Looking at specific stocks within the low-volatility ETF’s portfolio, The Procter & Gamble Company (NYSE:PG) and The Clorox Company (NYSE:CLX) both fetch nearly 20 times trailing earnings after having risen more than 10% in just six weeks, as the consumer-oriented companies expect their revenues to hold up even if an economic slowdown comes. Similarly, food giants The Hershey Company (NYSE:HSY) and General Mills, Inc. (NYSE:GIS) have gained more than 10% on speculation that the recent buyout of Heinz could lead to further merger and acquisition activity in the space. Yet Hershey is trading at an all-time high, with its trailing P/E nearly 30, and even looking out to fiscal 2014, its forward multiple is well above 20. General Mills has a more reasonable valuation, but it too has hit record highs for its stock.
Keep value in mind
No matter how fundamentally strong a company may be, its valuation makes a huge difference in whether its stock is a good investment.

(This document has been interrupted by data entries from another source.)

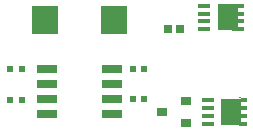
<source format=gbp>
G04*
G04 #@! TF.GenerationSoftware,Altium Limited,Altium Designer,22.3.1 (43)*
G04*
G04 Layer_Color=128*
%FSLAX25Y25*%
%MOIN*%
G70*
G04*
G04 #@! TF.SameCoordinates,C5F4699D-FB43-4DF1-913B-A25CA7802ECB*
G04*
G04*
G04 #@! TF.FilePolarity,Positive*
G04*
G01*
G75*
%ADD12R,0.00984X0.00303*%
%ADD13R,0.06791X0.08799*%
%ADD14R,0.02008X0.01595*%
%ADD15R,0.03898X0.01595*%
%ADD16R,0.03543X0.03150*%
%ADD17R,0.07008X0.02835*%
%ADD18R,0.08661X0.09252*%
%ADD19R,0.02165X0.02165*%
%ADD20R,0.02362X0.02362*%
%ADD21R,0.02992X0.02835*%
D12*
X37677Y-11209D02*
D03*
Y-20311D02*
D03*
D13*
X34776Y-15768D02*
D03*
X33691Y15748D02*
D03*
D14*
X39173Y-11870D02*
D03*
Y-14469D02*
D03*
Y-17067D02*
D03*
Y-19665D02*
D03*
D15*
X26929D02*
D03*
Y-17067D02*
D03*
Y-14469D02*
D03*
Y-11870D02*
D03*
X25846Y11850D02*
D03*
Y14449D02*
D03*
Y17047D02*
D03*
Y19646D02*
D03*
X37146D02*
D03*
Y17047D02*
D03*
Y14449D02*
D03*
Y11850D02*
D03*
D16*
X19685Y-19488D02*
D03*
Y-12008D02*
D03*
X11811Y-15748D02*
D03*
D17*
X-26713Y-16555D02*
D03*
Y-11555D02*
D03*
Y-6555D02*
D03*
Y-1555D02*
D03*
X-4783Y-16555D02*
D03*
Y-11555D02*
D03*
Y-6555D02*
D03*
Y-1555D02*
D03*
D18*
X-4232Y14961D02*
D03*
X-27264D02*
D03*
D19*
X2165Y-1575D02*
D03*
X5709D02*
D03*
X2165Y-11417D02*
D03*
X5709D02*
D03*
D20*
X-39075Y-11811D02*
D03*
X-34941D02*
D03*
X-39075Y-1575D02*
D03*
X-34941D02*
D03*
D21*
X17677Y11811D02*
D03*
X13819D02*
D03*
M02*

</source>
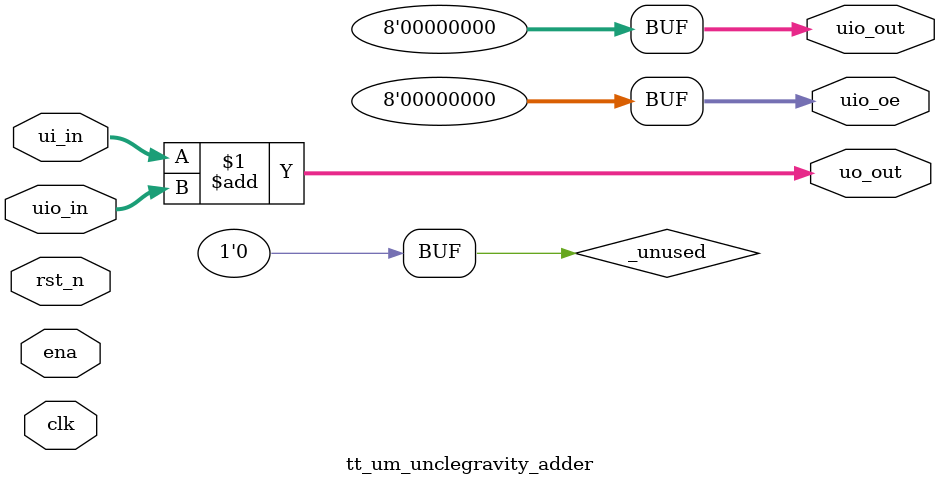
<source format=v>
/*
 * Copyright (c) 2024 Your Name
 * SPDX-License-Identifier: Apache-2.0
 */

`default_nettype none

module tt_um_unclegravity_adder (
    input  wire [7:0] ui_in,    // Dedicated inputs
    output wire [7:0] uo_out,   // Dedicated outputs
    input  wire [7:0] uio_in,   // IOs: Input path
    output wire [7:0] uio_out,  // IOs: Output path
    output wire [7:0] uio_oe,   // IOs: Enable path (active high: 0=input, 1=output)
    input  wire       ena,      // always 1 when the design is powered, so you can ignore it
    input  wire       clk,      // clock
    input  wire       rst_n     // reset_n - low to reset
);

  // All output pins must be assigned. If not used, assign to 0.
  assign uo_out  = ui_in + uio_in;  // Example: ou_out is the sum of ui_in and uio_in
  assign uio_out = 0;
  assign uio_oe  = 0;

  // List all unused inputs to prevent warnings
  wire _unused = &{ena, clk, rst_n, 1'b0};

endmodule

</source>
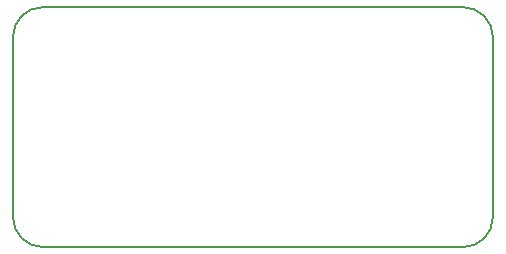
<source format=gbr>
G04 #@! TF.FileFunction,Profile,NP*
%FSLAX46Y46*%
G04 Gerber Fmt 4.6, Leading zero omitted, Abs format (unit mm)*
G04 Created by KiCad (PCBNEW 4.0.7) date 04/01/18 11:02:12*
%MOMM*%
%LPD*%
G01*
G04 APERTURE LIST*
%ADD10C,0.100000*%
%ADD11C,0.150000*%
G04 APERTURE END LIST*
D10*
D11*
X107950000Y-118110000D02*
X107950000Y-102870000D01*
X146050000Y-120650000D02*
X110490000Y-120650000D01*
X148590000Y-102870000D02*
X148590000Y-118110000D01*
X110490000Y-100330000D02*
X146050000Y-100330000D01*
X148590000Y-102870000D02*
G75*
G03X146050000Y-100330000I-2540000J0D01*
G01*
X146050000Y-120650000D02*
G75*
G03X148590000Y-118110000I0J2540000D01*
G01*
X107950000Y-118110000D02*
G75*
G03X110490000Y-120650000I2540000J0D01*
G01*
X110490000Y-100330000D02*
G75*
G03X107950000Y-102870000I0J-2540000D01*
G01*
M02*

</source>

As interest in low-volatility stocks increases, the pricing discrepancies that result will lead to their valuations rising too high to reap the benefits of the strategy. Given that traditional growth stocks are trading at bargain valuations, you could argue that those disparities already exist.
When they’re not popular, low-volatility stocks can be good buys for risk-averse investors. When high demand makes them too expensive, though, you’ll be better off looking for more out-of-favor strategies that promise similar results.